Un reato di lesa maestà; questo avranno pensato i turisti in visita a Polignano a Mare lo scorso venerdì 7 ottobre guardando la celebre scultura di Domenico Modugno con l’“aggiunta” di un giubbotto salvagente.
La performance realizzata da Driton Selmani, protagonista in questi giorni della personale My conutry on my back presso l’Exchiesetta, spazio espositivo nel Centro Storico polignanese e già sede della storica Galleria Pino Pascali, s’intitolata Public Intervetion ed è basata semplicemente sul vestire Modugno con un salvagente fatto su misura. È un’operazione densa però di significati e rimandi alla più stringente attualità, ai flussi migratori sulle rotte mediterranee corredati di morti e tragedie; la statua del cantante, simbolo nazionale e icona per i polignanesi, con le sue braccia aperte e il suo incedere rappresenterebbe così gli sventurati che affrontano il mare per sfuggire alla guerra: “L’artista” – afferma Roberto Lacarbonara, curatore della mostra di Driton Selmani – “rilegge questo salto in avanti, spalle al mare, come il gesto di un sopravvissuto, di un uomo esultante oltre il travaglio di una navigazione”.
Portando avanti una ricerca di matrice socio-politica, l’artista kosovaro ha voluto con un gesto temporaneo e non lesivo trasformare il significato della scultura, per portare chi la osserva verso una più profonda riflessione sull’enormità della tragedia degli emigranti. L’intervento di Selmani, basato su un attento studio della cronaca e delle storia, e non su una volontà meramente dadaista o dissacrante, ha però indispettito e addirittura fatto arrabbiare i turisti, per niente contenti di vedere l’enorme giubbotto salvagente; i visitatori, che pare fossero giunti a Polignano a Mare proprio per fotografare, tra le altre cose, la scultura di Modugno, hanno sollevato reiterate e rumorose proteste, che hanno portato all’intervento della pubblica sicurezza e, infine, alla rimozione del giubbotto.
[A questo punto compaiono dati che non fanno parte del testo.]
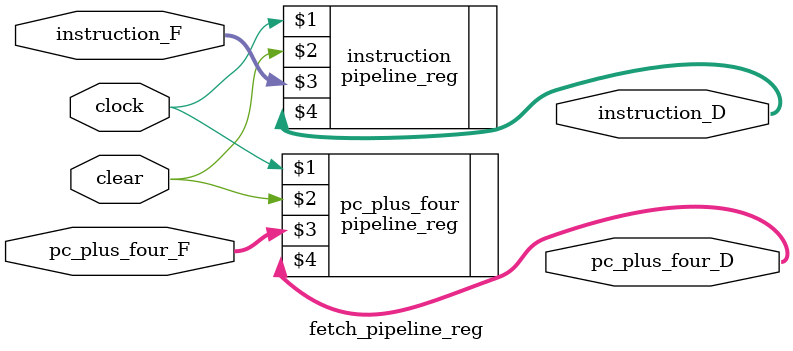
<source format=v>


`ifndef FETCH_PIPELINE_REG
`define FETCH_PIPELINE_REG

`include "register/pipeline_reg.v"

module fetch_pipeline_reg(clock, clear, pc_plus_four_F, instruction_F, pc_plus_four_D, instruction_D);
	input wire clock;
	input wire clear;
	input wire [31:0] pc_plus_four_F;
	input wire [31:0] instruction_F;

	output wire [31:0] pc_plus_four_D;
	output wire [31:0] instruction_D;

	pipeline_reg pc_plus_four(clock, clear, pc_plus_four_F, pc_plus_four_D);
	pipeline_reg instruction(clock, clear, instruction_F, instruction_D);

endmodule

`endif



</source>
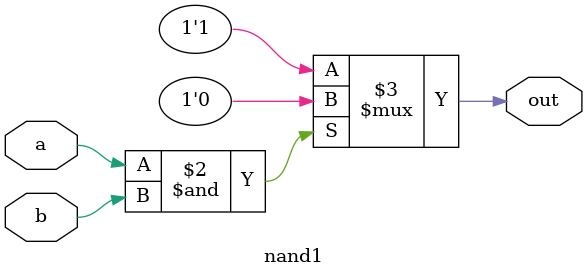
<source format=v>
module nand1 (
    input wire a,b,
    output reg out
);

    always @(*) begin
        out = (a & b) ? 1'b0 : 1'b1;
    end
    
endmodule

</source>
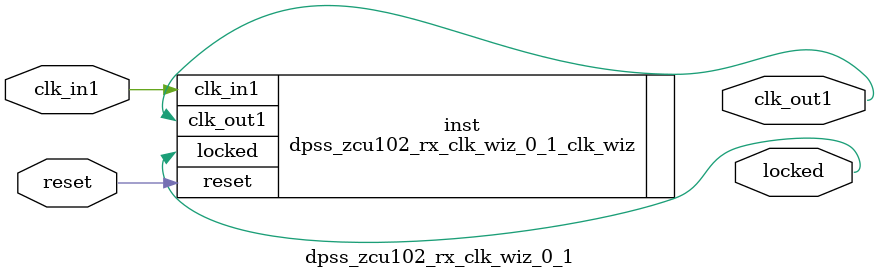
<source format=v>


`timescale 1ps/1ps

(* CORE_GENERATION_INFO = "dpss_zcu102_rx_clk_wiz_0_1,clk_wiz_v6_0_5_0_0,{component_name=dpss_zcu102_rx_clk_wiz_0_1,use_phase_alignment=false,use_min_o_jitter=false,use_max_i_jitter=false,use_dyn_phase_shift=false,use_inclk_switchover=false,use_dyn_reconfig=false,enable_axi=0,feedback_source=FDBK_AUTO,PRIMITIVE=MMCM,num_out_clk=1,clkin1_period=3.333,clkin2_period=10.0,use_power_down=false,use_reset=true,use_locked=true,use_inclk_stopped=false,feedback_type=SINGLE,CLOCK_MGR_TYPE=NA,manual_override=false}" *)

module dpss_zcu102_rx_clk_wiz_0_1 
 (
  // Clock out ports
  output        clk_out1,
  // Status and control signals
  input         reset,
  output        locked,
 // Clock in ports
  input         clk_in1
 );

  dpss_zcu102_rx_clk_wiz_0_1_clk_wiz inst
  (
  // Clock out ports  
  .clk_out1(clk_out1),
  // Status and control signals               
  .reset(reset), 
  .locked(locked),
 // Clock in ports
  .clk_in1(clk_in1)
  );

endmodule

</source>
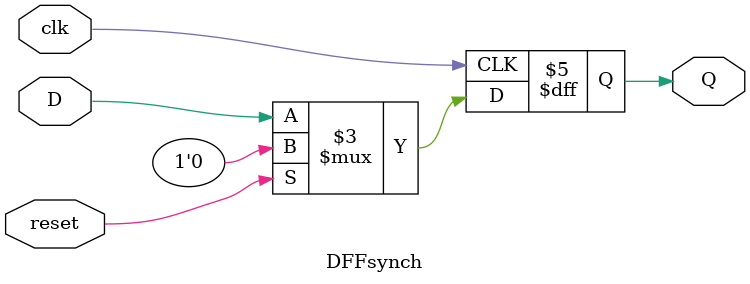
<source format=v>
module DFFsynch(input D, clk, reset, output reg Q);
always @(posedge clk) begin
if(reset)
Q<=0;
else
Q<=D;
end
endmodule

</source>
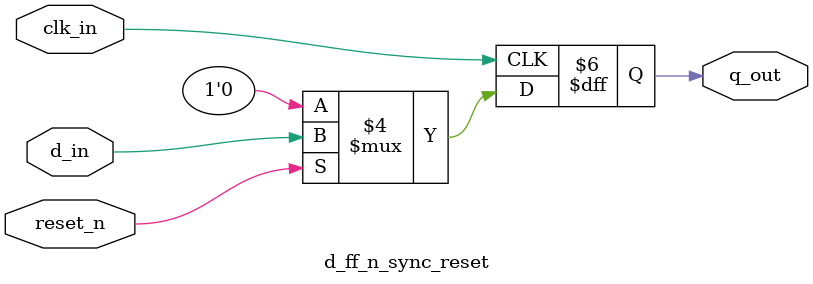
<source format=v>
`timescale 1ns / 1ps


module d_ff_n_sync_reset(
                input d_in,
                input clk_in,
                input reset_n,
                output reg q_out
                );
      always @(negedge clk_in)
      begin
            if(!reset_n)
                q_out <=1'b0;
            else
                q_out <= d_in;
            
      end
      
endmodule

</source>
Fin qui la cronaca, che però merita una qualche riflessione; ci si stupisce infatti – lo fa chi scrive, ma non solo – della veemenza delle proteste; ci si sorprende ancora di quanto spropositata sia la reazione verso i cambiamenti, anche se temporanei; ci si rende conto, di conseguenza, di come tutt’oggi la maggior parte del pubblico non sia incline a rapportarsi, seppur in maniera dialettica, con interventi d’arte contemporanea animanti da intenzioni che vanno oltre la pura estetica.
Al di là dei gusti soggettivi, rispettabili comunque e sempre, ciò che non si riesce a cogliere fino in fondo è che l’arte contemporanea, come lo era stata quella del passato, è il frutto di dinamiche storiche, sociali, economiche e politiche (oltre che stilistiche e formali) e può manifestarsi persino nell’interazione con opere già esistenti, senza che queste, ovviamente, vengano danneggiate o svilite. Inveire verso un’operazione artistica temporanea, come accaduto nel pomeriggio dello scorso venerdì, sembra perciò più una manifestazione di chiusura mentale verso il dialogo che una pura difesa del “simbolo”, un voler ignorare quello che l’arte rappresenta, vale a dire un punto di confronto e discussione, anche con buona pace di chi avrebbe voluto farsi un selfie con Domenico Modugno.